Top of RAW DATA

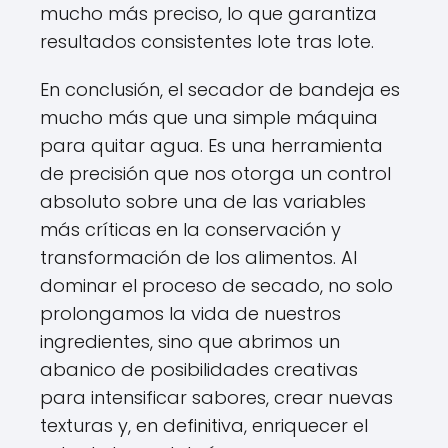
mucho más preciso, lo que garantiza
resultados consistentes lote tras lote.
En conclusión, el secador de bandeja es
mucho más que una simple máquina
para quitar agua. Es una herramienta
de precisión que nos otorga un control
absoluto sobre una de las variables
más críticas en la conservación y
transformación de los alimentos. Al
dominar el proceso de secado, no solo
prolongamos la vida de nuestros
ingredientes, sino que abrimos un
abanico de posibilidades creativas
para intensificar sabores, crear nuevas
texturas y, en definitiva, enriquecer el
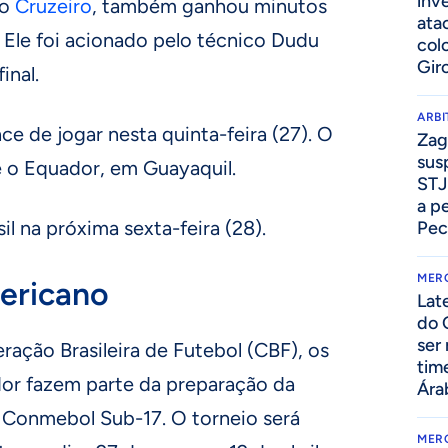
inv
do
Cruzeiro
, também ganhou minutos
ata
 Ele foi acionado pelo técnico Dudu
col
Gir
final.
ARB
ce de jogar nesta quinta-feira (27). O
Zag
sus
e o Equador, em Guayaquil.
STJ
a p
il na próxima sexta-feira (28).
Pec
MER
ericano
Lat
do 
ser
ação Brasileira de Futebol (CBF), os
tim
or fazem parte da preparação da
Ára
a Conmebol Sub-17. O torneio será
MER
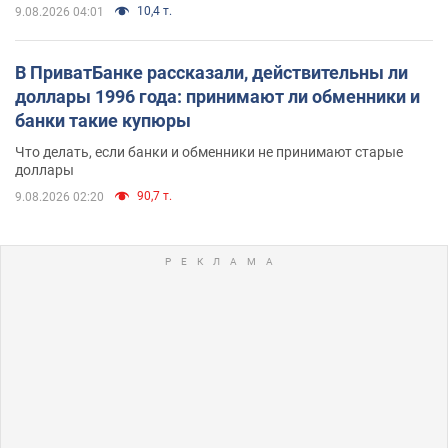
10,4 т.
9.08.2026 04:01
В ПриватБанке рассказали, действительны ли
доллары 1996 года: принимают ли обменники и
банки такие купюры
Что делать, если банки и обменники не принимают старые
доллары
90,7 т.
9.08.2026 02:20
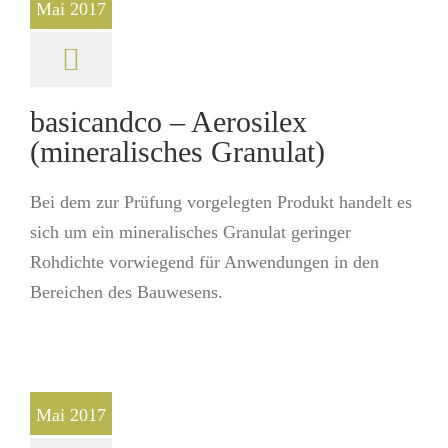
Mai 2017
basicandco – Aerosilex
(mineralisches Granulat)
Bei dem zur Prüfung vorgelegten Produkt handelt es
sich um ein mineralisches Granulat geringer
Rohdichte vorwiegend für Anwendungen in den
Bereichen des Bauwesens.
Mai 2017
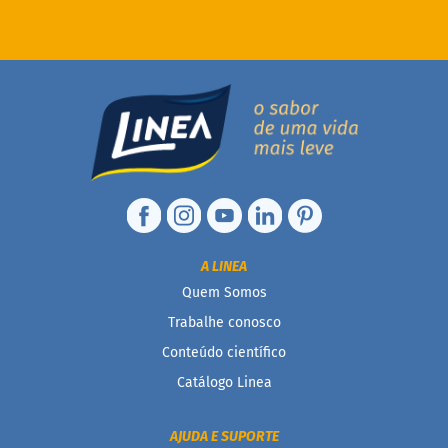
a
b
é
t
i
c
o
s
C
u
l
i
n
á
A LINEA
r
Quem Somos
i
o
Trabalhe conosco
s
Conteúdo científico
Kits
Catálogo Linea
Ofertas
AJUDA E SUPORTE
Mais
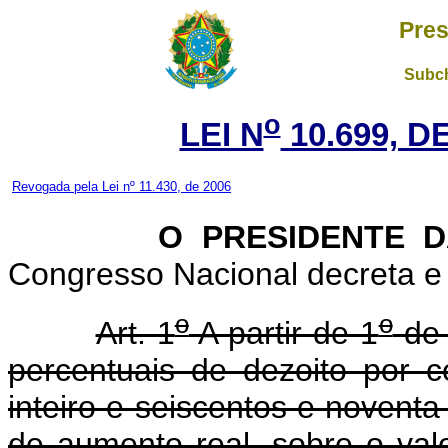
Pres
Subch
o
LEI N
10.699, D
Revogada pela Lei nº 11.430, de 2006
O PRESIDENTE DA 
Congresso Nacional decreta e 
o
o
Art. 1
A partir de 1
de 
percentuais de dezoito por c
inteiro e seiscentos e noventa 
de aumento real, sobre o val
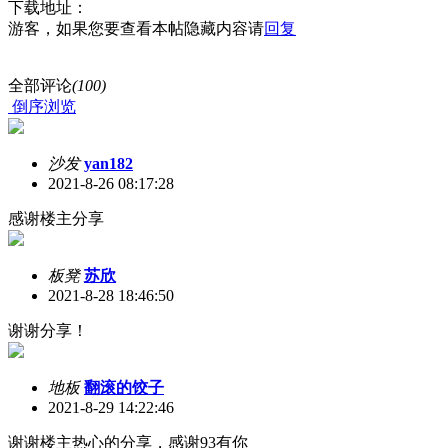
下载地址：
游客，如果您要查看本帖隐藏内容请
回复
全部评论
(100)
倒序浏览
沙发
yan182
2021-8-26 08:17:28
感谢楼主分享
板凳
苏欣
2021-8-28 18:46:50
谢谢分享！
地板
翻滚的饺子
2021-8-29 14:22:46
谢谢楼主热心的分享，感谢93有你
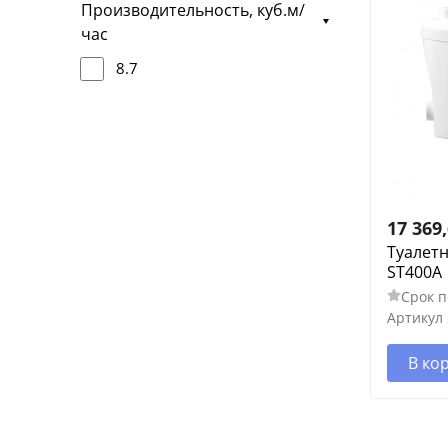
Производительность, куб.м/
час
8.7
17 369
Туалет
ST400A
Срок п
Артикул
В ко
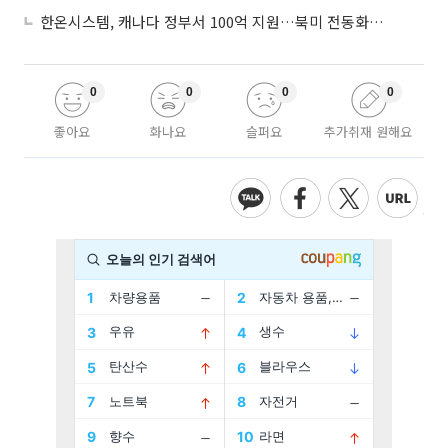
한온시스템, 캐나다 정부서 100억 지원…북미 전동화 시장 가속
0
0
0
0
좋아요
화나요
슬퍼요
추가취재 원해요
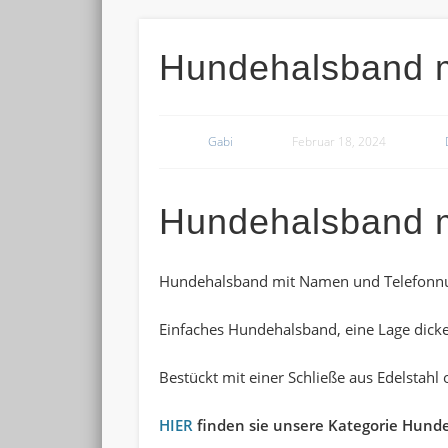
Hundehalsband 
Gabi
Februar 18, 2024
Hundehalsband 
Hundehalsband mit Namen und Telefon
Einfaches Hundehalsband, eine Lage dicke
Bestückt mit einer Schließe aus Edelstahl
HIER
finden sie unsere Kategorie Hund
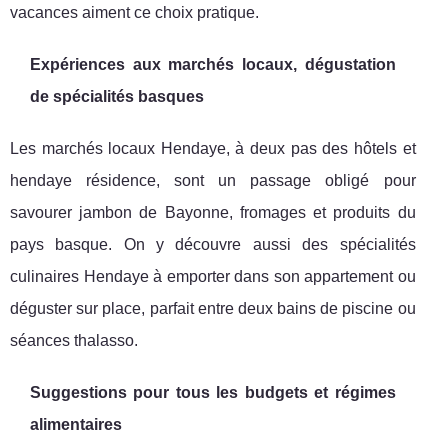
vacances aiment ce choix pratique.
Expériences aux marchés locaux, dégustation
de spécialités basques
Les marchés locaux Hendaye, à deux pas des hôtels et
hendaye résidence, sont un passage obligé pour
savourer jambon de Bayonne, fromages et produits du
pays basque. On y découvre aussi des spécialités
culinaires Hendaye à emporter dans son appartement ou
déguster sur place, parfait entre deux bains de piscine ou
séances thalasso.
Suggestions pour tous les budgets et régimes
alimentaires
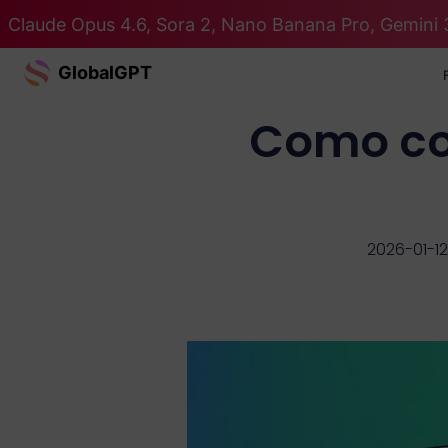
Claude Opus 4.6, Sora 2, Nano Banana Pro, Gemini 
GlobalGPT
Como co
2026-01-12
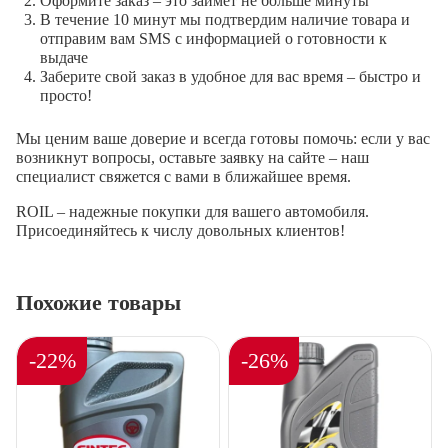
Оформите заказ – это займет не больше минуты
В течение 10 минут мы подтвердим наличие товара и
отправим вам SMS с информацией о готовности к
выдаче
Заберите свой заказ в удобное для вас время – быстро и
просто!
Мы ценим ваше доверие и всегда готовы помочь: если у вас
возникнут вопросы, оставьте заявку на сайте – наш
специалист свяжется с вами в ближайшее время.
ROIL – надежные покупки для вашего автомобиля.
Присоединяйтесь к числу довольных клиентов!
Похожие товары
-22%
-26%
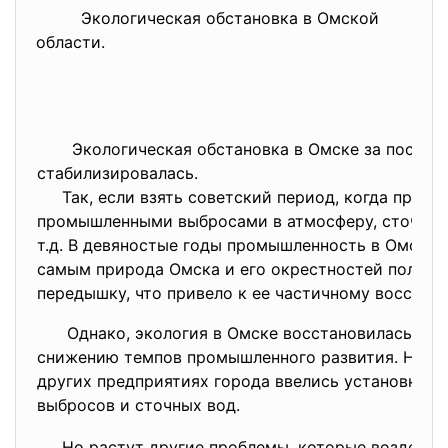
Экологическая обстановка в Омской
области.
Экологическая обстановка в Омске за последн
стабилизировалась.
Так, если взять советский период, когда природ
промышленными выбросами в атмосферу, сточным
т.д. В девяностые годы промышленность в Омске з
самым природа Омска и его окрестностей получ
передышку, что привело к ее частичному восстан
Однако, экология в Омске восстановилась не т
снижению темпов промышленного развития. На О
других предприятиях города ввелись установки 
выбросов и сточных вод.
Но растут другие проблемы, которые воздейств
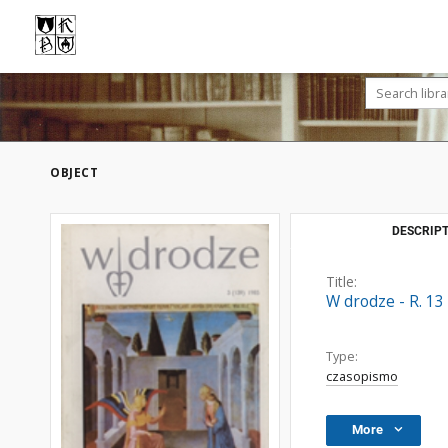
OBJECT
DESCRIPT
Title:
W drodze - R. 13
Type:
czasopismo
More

Bottom of RAW DATA

### PROBLEM REQUIREMENTS:
Convert the text of the material above into a JSON list of strings, with one string for each line and no blank lines, and omit the picture markers.

### ANSWER BELOW:
[
  "mucho más preciso, lo que garantiza",
  "resultados consistentes lote tras lote.",
  "En conclusión, el secador de bandeja es",
  "mucho más que una simple máquina",
  "para quitar agua. Es una herramienta",
  "de precisión que nos otorga un control",
  "absoluto sobre una de las variables",
  "más críticas en la conservación y",
  "transformación de los alimentos. Al",
  "dominar el proceso de secado, no solo",
  "prolongamos la vida de nuestros",
  "ingredientes, sino que abrimos un",
  "abanico de posibilidades creativas",
  "para intensificar sabores, crear nuevas",
  "texturas y, en definitiva, enriquecer el",
  "inv",
  "do",
  "Cruzeiro",
  ", também ganhou minutos",
  "ata",
  " Ele foi acionado pelo técnico Dudu",
  "col",
  "Gir",
  "final.",
  "ARB",
  "ce de jogar nesta quinta-feira (27). O",
  "Zag",
  "sus",
  "e o Equador, em Guayaquil.",
  "STJ",
  "a p",
  "il na próxima sexta-feira (28).",
  "Pec",
  "MER",
  "ericano",
  "Lat",
  "do ",
  "ser",
  "ação Brasileira de Futebol (CBF), os",
  "tim",
  "or fazem parte da preparação da",
  "Ára",
  "a Conmebol Sub-17. O torneio será",
  "MER",
  "10,4 т.",
  "9.08.2026 04:01",
  "В ПриватБанке рассказали, действительны ли",
  "доллары 1996 года: принимают ли обменники и",
  "банки такие купюры",
  "Что делать, если банки и обменники не принимают старые",
  "доллары",
  "90,7 т.",
  "9.08.2026 02:20",
  "Mai 2017",
  "basicandco – Aerosilex",
  "(mineralisches Granulat)",
  "Bei dem zur Prüfung vorgelegten Produkt handelt es",
  "sich um ein mineralisches Granulat geringer",
  "Rohdichte vorwiegend für Anwendungen in den",
  "Bereichen des Bauwesens.",
  "Mai 2017",
  "a",
  "b",
  "é",
  "t",
  "i",
  "c",
  "o",
  "s",
  "C",
  "u",
  "l",
  "i",
  "n",
  "á",
  "A LINEA",
  "r",
  "Quem Somos",
  "i",
  "o",
  "Trabalhe conosco",
  "s",
  "Conteúdo científico",
  "Kits",
  "Catálogo Linea",
  "Ofertas",
  "AJUDA E SUPORTE",
  "Mais",
  "Pres",
  "Subch",
  "o",
  "LEI N",
  "10.699, D",
  "Revogada pela Lei nº 11.430, de 2006",
  "O PRESIDENTE DA ",
  "Congresso Nacional decreta e ",
  "o",
  "o",
  "Art. 1",
  "A partir de 1",
  "de ",
  "percentuais de dezoito por c",
  "inteiro e seiscentos e noventa ",
  "de aumento real, sobre o val",
  "下载地址：",
  "游客，如果您要查看本帖隐藏内容请",
  "回复",
  "全部评论",
  "(100)",
  "倒序浏览",
  "沙发",
  "yan182",
  "2021-8-26 08:17:28",
  "感谢楼主分享",
  "板凳",
  "苏欣",
  "2021-8-28 18:46:50",
  "谢谢分享！",
  "地板",
  "翻滚的饺子",
  "2021-8-29 14:22:46",
  "谢谢楼主热心的分享，感谢93有你",
  "Производительность, куб.м/",
  "час",
  "8.7",
  "17 369",
  "Туалет",
  "ST400A",
  "Срок п",
  "Артикул",
  "В ко",
  "한온시스템, 캐나다 정부서 100억 지원…북미 전동화 시장 가속",
  "0",
  "0",
  "0",
  "0",
  "좋아요",
  "화나요",
  "슬퍼요",
  "추가취재 원해요",
  "Hundehalsband ",
  "Gabi",
  "Februar 18, 2024",
  "Hundehalsband ",
  "Hundehalsband mit Namen und Telefon",
  "Einfaches Hundehalsband, eine Lage dicke",
  "Bestückt mit einer Schließe aus Edelstahl",
  "HIER",
  "finden sie unsere Kategorie Hund",
  "vacances aiment ce choix pratique.",
  "Expériences aux marchés locaux, dégustation",
  "de spécialités basques",
  "Les marchés locaux Hendaye, à deux pas des hôtels et",
  "hendaye résidence, sont un passage obligé pour",
  "savourer jambon de Bayonne, fromages et produits du",
  "pays basque. On y découvre aussi des spécialités",
  "culinaires Hendaye à emporter dans son appartement ou",
  "déguster sur place, parfait entre deux bains de piscine ou",
  "séances thalasso.",
  "Suggestions pour tous les budgets et régimes",
  "alimentaires",
  "Claude Opus 4.6, Sora 2, Nano Banana Pro, Gemini ",
  "GlobalGPT",
  "Como co",
  "2026-01-12",
  "Оформите заказ – это займет не больше минуты",
  "В течение 10 минут мы подтвердим наличие товара и",
  "отправим вам SMS с информацией о готовности к",
  "выдаче",
  "Заберите свой заказ в удобное для вас время – быстро и",
  "просто!",
  "Мы ценим ваше доверие и всегда готовы помочь: если у вас",
  "возникнут вопросы, оставьте заявку на сайте – наш",
  "специалист свяжется с вами в ближайшее время.",
  "ROIL – надежные покупки для вашего автомобиля.",
  "Присоединяйтесь к числу довольных клиентов!",
  "Похожие товары",
  "-22%",
  "-26%",
  "Экологическая обстановка в Омской",
  "области.",
  "Экологическая обстановка в Омске за последн",
  "стабилизировалась.",
  "Так, если взять советский период, когда природ",
  "промышленными выбросами в атмосферу, сточным",
  "т.д. В девяностые годы промышленность в Омске з",
  "самым природа Омска и его окрестностей получ",
  "передышку, что привело к ее частичному восстан",
  "Однако, экология в Омске восстановилась не т",
  "снижению темпов промышленного развития. На О",
  "других предприятиях города ввелись установки ",
  "выбросов и сточных вод.",
  "Но растут другие проблемы, которые воздейств",
  "OBJECT",
  "DESCRIPT",
  "Title:",
  "W drodze - R. 13",
  "Type:",
  "czasopismo",
  "More"
]